»»

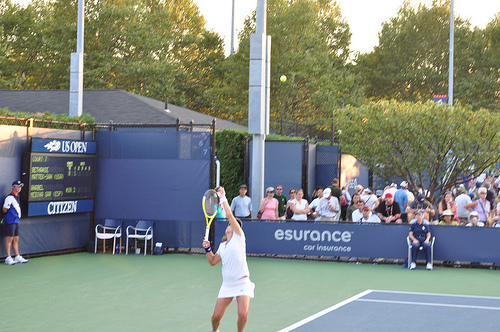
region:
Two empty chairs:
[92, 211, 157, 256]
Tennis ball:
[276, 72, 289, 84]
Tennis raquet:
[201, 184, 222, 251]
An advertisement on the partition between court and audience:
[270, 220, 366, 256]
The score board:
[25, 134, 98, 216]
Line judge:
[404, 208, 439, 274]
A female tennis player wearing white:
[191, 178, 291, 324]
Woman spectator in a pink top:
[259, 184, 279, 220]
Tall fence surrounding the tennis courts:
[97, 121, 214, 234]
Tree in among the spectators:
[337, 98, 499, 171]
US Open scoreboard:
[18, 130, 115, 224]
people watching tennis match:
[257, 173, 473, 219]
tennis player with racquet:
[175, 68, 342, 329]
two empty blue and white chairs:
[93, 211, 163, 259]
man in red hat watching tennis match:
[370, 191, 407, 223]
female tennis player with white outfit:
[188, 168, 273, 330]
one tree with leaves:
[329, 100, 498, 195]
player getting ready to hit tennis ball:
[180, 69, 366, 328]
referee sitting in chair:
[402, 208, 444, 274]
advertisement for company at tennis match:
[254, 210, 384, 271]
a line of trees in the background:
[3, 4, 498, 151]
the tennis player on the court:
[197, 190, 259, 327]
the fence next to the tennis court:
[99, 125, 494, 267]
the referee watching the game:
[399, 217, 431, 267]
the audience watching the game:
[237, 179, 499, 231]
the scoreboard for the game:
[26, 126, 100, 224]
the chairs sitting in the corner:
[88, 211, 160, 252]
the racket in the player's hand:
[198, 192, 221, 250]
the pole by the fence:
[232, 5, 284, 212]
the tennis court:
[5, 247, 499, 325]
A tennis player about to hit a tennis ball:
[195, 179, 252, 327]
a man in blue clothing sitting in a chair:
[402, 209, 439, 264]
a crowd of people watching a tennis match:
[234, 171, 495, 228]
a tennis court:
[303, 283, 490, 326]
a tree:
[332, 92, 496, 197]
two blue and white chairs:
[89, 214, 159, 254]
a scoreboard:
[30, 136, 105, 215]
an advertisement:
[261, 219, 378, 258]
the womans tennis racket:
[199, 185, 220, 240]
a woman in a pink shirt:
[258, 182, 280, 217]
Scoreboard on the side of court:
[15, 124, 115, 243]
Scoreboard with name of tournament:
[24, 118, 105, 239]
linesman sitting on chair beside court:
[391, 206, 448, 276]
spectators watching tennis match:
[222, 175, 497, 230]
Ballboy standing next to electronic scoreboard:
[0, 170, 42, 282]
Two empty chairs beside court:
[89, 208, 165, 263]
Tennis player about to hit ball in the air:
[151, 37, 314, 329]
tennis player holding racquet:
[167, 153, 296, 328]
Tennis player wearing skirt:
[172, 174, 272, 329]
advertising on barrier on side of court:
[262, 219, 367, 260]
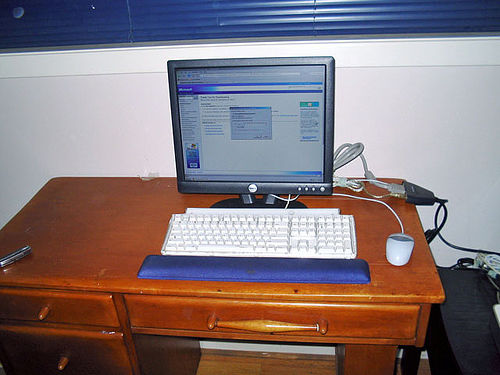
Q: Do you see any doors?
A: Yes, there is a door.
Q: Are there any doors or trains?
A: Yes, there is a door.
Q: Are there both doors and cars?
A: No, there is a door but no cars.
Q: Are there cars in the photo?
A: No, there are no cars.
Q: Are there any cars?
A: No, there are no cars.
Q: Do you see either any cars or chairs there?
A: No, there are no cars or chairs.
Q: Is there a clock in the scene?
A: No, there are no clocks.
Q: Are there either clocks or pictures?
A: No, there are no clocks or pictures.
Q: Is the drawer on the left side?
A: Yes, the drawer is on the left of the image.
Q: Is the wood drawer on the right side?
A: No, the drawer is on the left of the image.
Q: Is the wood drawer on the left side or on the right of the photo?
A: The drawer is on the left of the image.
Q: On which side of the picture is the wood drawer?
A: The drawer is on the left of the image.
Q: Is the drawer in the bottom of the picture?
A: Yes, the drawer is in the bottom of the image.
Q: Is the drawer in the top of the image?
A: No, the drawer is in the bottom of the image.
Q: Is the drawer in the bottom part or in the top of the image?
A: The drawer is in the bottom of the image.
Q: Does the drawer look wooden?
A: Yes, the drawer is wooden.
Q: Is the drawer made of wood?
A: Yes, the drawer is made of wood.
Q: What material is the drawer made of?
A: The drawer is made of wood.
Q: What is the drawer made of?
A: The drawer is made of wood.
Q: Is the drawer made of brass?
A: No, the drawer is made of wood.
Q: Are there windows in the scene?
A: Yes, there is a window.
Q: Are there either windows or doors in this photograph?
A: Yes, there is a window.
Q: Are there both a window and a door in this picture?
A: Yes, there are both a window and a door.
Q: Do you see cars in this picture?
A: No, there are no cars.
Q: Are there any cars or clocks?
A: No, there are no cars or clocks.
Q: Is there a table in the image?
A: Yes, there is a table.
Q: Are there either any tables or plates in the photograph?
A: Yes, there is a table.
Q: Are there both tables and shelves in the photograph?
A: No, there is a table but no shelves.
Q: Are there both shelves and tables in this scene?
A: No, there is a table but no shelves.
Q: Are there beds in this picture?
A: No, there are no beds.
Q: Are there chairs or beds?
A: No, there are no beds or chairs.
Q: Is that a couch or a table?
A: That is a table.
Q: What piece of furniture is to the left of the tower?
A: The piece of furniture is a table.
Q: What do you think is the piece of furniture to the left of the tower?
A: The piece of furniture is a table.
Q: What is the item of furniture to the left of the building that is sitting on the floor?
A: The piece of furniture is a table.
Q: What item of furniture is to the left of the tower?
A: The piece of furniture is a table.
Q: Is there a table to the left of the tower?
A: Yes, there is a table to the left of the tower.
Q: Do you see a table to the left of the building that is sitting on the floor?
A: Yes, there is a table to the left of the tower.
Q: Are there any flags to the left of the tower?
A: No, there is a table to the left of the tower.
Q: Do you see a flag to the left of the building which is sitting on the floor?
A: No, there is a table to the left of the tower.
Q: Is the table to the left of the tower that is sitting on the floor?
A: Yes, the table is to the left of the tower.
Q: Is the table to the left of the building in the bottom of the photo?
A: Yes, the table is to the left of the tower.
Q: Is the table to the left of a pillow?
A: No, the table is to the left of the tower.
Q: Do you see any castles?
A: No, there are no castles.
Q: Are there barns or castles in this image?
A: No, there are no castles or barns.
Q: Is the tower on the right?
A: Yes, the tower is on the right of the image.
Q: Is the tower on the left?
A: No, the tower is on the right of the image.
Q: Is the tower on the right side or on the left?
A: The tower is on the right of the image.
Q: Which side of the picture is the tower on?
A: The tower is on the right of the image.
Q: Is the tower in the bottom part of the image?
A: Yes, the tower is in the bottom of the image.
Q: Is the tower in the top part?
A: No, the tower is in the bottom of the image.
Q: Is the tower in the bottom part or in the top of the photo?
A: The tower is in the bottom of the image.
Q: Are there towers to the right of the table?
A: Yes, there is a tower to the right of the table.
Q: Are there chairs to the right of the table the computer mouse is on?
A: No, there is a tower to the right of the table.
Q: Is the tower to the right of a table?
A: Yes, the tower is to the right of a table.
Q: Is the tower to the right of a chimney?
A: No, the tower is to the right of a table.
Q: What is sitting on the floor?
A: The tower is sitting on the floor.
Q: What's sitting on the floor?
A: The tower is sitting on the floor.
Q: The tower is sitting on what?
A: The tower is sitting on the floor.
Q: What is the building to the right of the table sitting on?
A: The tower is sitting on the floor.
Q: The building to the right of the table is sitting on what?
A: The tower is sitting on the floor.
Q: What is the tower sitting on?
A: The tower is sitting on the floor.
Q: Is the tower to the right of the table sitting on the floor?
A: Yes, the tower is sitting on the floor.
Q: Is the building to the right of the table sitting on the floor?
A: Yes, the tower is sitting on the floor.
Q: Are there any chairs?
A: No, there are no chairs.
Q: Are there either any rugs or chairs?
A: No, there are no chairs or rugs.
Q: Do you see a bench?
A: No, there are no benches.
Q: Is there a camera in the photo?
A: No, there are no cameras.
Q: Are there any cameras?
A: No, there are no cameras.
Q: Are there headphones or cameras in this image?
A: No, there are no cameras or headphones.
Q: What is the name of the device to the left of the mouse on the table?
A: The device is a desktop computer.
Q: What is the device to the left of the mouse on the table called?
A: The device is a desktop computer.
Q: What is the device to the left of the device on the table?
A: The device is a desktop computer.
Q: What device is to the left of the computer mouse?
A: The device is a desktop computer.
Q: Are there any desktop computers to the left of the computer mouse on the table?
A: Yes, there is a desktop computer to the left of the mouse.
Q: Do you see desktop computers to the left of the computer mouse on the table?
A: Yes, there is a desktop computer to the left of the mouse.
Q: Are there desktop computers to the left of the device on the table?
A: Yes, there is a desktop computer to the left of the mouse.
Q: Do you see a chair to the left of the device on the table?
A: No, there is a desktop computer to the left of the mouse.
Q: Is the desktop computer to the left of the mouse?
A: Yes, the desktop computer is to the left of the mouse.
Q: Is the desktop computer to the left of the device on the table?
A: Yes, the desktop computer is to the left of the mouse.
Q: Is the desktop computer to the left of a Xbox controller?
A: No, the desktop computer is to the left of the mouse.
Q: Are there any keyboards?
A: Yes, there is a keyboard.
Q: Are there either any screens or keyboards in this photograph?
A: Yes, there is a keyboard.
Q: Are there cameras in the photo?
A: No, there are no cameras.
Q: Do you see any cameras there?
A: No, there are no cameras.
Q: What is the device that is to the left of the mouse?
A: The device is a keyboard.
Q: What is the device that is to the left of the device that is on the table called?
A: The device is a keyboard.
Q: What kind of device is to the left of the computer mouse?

««

Quote, without any change, the lines of the items from the line containing "Q: Are there both shelves" through the line containing "A: No, there are no castles or barns.", including both of those lines.

Result for this exercise:
Q: Are there both shelves and tables in this scene?
A: No, there is a table but no shelves.
Q: Are there beds in this picture?
A: No, there are no beds.
Q: Are there chairs or beds?
A: No, there are no beds or chairs.
Q: Is that a couch or a table?
A: That is a table.
Q: What piece of furniture is to the left of the tower?
A: The piece of furniture is a table.
Q: What do you think is the piece of furniture to the left of the tower?
A: The piece of furniture is a table.
Q: What is the item of furniture to the left of the building that is sitting on the floor?
A: The piece of furniture is a table.
Q: What item of furniture is to the left of the tower?
A: The piece of furniture is a table.
Q: Is there a table to the left of the tower?
A: Yes, there is a table to the left of the tower.
Q: Do you see a table to the left of the building that is sitting on the floor?
A: Yes, there is a table to the left of the tower.
Q: Are there any flags to the left of the tower?
A: No, there is a table to the left of the tower.
Q: Do you see a flag to the left of the building which is sitting on the floor?
A: No, there is a table to the left of the tower.
Q: Is the table to the left of the tower that is sitting on the floor?
A: Yes, the table is to the left of the tower.
Q: Is the table to the left of the building in the bottom of the photo?
A: Yes, the table is to the left of the tower.
Q: Is the table to the left of a pillow?
A: No, the table is to the left of the tower.
Q: Do you see any castles?
A: No, there are no castles.
Q: Are there barns or castles in this image?
A: No, there are no castles or barns.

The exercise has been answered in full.